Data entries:

────────────────────

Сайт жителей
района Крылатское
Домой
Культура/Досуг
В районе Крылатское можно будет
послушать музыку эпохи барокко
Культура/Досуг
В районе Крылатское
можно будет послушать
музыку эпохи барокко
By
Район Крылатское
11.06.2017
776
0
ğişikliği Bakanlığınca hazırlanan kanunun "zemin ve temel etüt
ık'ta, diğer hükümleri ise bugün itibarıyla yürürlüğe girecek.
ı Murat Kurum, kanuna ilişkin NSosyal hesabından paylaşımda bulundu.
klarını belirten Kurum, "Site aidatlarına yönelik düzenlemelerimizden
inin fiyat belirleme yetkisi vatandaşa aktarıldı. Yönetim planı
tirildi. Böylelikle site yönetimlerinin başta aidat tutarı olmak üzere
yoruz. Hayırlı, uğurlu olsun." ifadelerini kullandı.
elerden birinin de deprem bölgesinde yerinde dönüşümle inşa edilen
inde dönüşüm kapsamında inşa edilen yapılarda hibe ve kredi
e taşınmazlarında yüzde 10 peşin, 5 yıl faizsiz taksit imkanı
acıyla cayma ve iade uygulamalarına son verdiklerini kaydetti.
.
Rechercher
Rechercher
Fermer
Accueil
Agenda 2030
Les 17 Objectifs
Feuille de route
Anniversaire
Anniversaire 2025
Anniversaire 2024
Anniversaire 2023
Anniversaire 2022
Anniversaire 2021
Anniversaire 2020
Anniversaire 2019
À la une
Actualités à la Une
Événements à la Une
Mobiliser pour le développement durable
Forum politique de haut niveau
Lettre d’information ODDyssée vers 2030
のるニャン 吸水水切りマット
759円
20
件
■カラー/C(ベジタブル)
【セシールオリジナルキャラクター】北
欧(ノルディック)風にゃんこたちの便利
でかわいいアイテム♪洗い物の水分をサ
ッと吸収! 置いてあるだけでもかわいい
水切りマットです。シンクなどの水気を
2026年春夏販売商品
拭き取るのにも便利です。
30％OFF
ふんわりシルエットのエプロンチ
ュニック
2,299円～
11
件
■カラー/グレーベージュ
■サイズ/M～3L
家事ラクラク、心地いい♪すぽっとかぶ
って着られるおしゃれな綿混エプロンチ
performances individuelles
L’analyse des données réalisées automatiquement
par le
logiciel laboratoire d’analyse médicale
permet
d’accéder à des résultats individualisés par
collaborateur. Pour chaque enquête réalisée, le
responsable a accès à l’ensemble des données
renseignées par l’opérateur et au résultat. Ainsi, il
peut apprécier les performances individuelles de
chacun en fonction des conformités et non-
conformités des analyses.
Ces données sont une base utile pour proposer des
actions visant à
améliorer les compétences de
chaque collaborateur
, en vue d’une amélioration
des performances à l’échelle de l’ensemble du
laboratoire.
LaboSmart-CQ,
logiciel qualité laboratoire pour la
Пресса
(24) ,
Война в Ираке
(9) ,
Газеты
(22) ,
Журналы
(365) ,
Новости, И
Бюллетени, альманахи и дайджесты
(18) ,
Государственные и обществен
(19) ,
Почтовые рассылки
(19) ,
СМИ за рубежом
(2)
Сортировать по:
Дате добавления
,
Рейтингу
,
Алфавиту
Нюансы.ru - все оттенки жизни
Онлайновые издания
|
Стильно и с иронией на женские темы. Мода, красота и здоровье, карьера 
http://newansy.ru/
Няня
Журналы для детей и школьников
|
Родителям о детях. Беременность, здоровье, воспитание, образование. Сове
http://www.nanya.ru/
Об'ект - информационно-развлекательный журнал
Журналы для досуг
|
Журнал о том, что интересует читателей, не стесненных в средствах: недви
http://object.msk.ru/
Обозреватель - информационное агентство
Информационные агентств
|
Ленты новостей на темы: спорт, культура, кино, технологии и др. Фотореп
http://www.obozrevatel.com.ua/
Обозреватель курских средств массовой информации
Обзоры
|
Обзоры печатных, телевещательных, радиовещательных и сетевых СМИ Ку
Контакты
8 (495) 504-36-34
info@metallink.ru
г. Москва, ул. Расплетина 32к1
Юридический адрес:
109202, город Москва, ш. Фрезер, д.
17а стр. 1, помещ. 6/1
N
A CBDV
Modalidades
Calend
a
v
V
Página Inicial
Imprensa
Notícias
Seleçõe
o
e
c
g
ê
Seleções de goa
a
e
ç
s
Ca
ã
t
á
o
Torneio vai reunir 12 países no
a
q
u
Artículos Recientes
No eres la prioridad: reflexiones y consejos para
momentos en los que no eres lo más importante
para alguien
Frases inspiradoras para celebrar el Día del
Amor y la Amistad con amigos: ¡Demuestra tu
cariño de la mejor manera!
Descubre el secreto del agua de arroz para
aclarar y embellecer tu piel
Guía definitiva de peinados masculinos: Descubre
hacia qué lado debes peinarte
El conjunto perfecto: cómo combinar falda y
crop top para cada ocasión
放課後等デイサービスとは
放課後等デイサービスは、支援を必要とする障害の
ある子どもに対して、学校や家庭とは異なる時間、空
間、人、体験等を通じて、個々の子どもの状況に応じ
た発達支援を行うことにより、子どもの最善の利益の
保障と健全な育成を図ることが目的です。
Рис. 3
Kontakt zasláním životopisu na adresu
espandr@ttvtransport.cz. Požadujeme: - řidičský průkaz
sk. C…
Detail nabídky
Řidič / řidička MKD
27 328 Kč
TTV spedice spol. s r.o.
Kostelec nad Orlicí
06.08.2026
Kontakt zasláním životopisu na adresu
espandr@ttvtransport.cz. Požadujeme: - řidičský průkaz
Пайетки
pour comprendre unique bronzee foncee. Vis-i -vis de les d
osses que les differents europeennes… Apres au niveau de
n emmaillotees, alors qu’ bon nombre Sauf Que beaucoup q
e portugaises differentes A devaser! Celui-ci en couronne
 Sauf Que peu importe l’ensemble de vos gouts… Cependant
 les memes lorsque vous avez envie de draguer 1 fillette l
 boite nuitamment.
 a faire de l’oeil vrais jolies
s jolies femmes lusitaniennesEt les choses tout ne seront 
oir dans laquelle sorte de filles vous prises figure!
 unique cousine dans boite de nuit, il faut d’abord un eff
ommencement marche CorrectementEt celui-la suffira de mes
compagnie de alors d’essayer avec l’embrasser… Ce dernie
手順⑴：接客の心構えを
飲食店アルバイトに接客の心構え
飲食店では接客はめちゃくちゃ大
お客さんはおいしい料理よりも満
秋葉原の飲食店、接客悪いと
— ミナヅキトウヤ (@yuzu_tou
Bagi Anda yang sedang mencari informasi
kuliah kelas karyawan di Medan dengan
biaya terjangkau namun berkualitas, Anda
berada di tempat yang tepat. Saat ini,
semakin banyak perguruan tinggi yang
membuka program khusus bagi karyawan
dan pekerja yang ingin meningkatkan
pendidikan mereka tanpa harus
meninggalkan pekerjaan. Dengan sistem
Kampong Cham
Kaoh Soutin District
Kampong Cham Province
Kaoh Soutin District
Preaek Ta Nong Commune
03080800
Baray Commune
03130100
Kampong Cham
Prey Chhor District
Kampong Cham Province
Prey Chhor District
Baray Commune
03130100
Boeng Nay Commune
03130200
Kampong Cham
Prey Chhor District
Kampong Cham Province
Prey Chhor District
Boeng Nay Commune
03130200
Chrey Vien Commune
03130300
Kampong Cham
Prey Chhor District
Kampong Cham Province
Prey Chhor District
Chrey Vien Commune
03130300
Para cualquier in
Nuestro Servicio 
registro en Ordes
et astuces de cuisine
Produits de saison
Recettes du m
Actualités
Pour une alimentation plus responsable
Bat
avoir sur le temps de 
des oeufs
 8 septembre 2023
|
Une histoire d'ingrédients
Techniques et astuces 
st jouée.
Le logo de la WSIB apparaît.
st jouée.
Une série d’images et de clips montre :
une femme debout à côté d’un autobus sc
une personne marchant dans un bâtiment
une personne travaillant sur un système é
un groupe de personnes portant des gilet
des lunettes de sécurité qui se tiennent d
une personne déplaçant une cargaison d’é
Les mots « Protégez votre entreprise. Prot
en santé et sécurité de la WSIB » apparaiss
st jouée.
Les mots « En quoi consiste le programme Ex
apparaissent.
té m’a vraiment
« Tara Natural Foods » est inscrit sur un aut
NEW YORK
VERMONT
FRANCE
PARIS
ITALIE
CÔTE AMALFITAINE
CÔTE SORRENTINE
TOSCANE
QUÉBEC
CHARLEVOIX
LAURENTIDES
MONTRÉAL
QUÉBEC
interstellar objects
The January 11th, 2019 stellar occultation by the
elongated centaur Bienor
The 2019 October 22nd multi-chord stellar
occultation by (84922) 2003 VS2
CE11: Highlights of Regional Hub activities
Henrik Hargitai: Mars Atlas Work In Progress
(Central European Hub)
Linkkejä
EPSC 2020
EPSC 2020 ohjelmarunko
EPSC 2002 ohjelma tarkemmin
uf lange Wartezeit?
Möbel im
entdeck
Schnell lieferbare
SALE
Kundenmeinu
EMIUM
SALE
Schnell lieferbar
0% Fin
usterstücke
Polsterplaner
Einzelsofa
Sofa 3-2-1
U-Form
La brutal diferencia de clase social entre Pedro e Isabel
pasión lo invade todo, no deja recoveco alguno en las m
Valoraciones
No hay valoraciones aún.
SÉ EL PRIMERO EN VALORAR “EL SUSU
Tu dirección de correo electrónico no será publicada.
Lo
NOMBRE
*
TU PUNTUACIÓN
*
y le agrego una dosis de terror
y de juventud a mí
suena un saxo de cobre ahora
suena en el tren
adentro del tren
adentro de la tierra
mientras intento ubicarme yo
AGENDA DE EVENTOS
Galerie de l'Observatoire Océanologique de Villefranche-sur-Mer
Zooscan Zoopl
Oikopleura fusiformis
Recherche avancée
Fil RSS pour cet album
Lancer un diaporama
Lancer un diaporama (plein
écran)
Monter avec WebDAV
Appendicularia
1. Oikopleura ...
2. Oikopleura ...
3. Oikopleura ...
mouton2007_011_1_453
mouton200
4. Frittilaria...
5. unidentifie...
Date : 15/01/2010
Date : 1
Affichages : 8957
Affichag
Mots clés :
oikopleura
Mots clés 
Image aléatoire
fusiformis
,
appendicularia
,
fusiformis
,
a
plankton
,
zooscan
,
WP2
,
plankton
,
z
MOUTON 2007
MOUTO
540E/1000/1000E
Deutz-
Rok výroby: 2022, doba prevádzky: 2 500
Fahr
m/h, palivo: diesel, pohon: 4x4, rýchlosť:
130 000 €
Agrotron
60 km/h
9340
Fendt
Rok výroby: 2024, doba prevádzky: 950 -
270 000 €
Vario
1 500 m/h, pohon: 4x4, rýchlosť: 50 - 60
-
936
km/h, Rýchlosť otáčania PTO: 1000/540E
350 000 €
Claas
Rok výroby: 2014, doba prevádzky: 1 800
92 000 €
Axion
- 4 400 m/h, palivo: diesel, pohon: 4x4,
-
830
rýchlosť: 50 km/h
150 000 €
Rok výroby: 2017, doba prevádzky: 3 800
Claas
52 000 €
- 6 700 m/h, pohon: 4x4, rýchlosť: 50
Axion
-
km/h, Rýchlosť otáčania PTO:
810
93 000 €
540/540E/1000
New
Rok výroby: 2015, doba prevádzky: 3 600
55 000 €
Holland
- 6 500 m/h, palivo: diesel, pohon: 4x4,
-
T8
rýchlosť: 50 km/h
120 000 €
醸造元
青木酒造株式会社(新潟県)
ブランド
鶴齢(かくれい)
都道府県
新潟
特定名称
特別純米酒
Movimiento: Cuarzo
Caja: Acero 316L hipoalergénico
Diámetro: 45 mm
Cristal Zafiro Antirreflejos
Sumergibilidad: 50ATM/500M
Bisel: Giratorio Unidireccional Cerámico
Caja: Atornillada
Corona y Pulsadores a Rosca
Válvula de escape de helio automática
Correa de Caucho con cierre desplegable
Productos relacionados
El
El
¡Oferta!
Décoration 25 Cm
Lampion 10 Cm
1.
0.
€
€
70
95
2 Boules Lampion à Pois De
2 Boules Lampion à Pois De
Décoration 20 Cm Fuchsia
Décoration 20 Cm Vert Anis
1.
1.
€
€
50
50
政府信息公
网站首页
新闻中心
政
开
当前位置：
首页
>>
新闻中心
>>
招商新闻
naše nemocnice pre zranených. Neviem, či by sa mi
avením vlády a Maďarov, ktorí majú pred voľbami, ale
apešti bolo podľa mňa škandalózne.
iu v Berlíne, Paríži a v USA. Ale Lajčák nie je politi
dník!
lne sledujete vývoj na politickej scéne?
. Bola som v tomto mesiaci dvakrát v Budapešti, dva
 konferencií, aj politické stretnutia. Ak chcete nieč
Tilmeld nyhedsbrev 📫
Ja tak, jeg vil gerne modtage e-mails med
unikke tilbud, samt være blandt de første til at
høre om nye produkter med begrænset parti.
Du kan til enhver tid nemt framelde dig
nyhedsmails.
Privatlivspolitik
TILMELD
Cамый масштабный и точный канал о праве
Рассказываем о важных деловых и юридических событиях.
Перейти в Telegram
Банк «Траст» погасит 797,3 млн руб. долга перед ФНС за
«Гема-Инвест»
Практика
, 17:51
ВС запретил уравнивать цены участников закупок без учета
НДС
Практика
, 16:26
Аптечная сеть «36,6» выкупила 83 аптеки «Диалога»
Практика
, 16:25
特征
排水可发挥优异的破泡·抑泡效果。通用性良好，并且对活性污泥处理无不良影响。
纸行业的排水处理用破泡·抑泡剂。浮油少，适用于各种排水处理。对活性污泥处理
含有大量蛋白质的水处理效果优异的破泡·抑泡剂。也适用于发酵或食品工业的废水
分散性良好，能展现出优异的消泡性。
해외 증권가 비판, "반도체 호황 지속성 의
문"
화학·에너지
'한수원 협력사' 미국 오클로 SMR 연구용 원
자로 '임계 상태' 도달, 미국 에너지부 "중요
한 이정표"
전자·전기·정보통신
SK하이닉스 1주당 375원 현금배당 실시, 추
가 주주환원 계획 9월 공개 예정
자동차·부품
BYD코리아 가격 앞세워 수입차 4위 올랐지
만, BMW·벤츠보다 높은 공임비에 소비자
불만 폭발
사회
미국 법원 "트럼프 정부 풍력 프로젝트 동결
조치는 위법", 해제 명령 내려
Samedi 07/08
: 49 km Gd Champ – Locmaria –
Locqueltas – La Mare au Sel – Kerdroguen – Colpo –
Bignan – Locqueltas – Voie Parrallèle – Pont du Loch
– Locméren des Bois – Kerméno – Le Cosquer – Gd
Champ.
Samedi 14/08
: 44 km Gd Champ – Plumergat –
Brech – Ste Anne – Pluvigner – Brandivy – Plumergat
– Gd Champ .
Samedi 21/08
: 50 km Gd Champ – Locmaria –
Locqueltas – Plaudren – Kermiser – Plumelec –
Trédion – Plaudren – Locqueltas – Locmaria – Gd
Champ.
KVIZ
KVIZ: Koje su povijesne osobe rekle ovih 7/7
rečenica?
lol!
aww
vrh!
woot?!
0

────────────────────

§ TASK DIRECTIONS
Once you reach the line with "Image aléatoire" in the data above, copy it and every line after it exactly, up to and including the line with "Correa de Caucho con cierre desplegable".

§ REPLY TO THE EXERCISE
Image aléatoire
fusiformis
,
appendicularia
,
fusiformis
,
a
plankton
,
zooscan
,
WP2
,
plankton
,
z
MOUTON 2007
MOUTO
540E/1000/1000E
Deutz-
Rok výroby: 2022, doba prevádzky: 2 500
Fahr
m/h, palivo: diesel, pohon: 4x4, rýchlosť:
130 000 €
Agrotron
60 km/h
9340
Fendt
Rok výroby: 2024, doba prevádzky: 950 -
270 000 €
Vario
1 500 m/h, pohon: 4x4, rýchlosť: 50 - 60
-
936
km/h, Rýchlosť otáčania PTO: 1000/540E
350 000 €
Claas
Rok výroby: 2014, doba prevádzky: 1 800
92 000 €
Axion
- 4 400 m/h, palivo: diesel, pohon: 4x4,
-
830
rýchlosť: 50 km/h
150 000 €
Rok výroby: 2017, doba prevádzky: 3 800
Claas
52 000 €
- 6 700 m/h, pohon: 4x4, rýchlosť: 50
Axion
-
km/h, Rýchlosť otáčania PTO:
810
93 000 €
540/540E/1000
New
Rok výroby: 2015, doba prevádzky: 3 600
55 000 €
Holland
- 6 500 m/h, palivo: diesel, pohon: 4x4,
-
T8
rýchlosť: 50 km/h
120 000 €
醸造元
青木酒造株式会社(新潟県)
ブランド
鶴齢(かくれい)
都道府県
新潟
特定名称
特別純米酒
Movimiento: Cuarzo
Caja: Acero 316L hipoalergénico
Diámetro: 45 mm
Cristal Zafiro Antirreflejos
Sumergibilidad: 50ATM/500M
Bisel: Giratorio Unidireccional Cerámico
Caja: Atornillada
Corona y Pulsadores a Rosca
Válvula de escape de helio automática
Correa de Caucho con cierre desplegable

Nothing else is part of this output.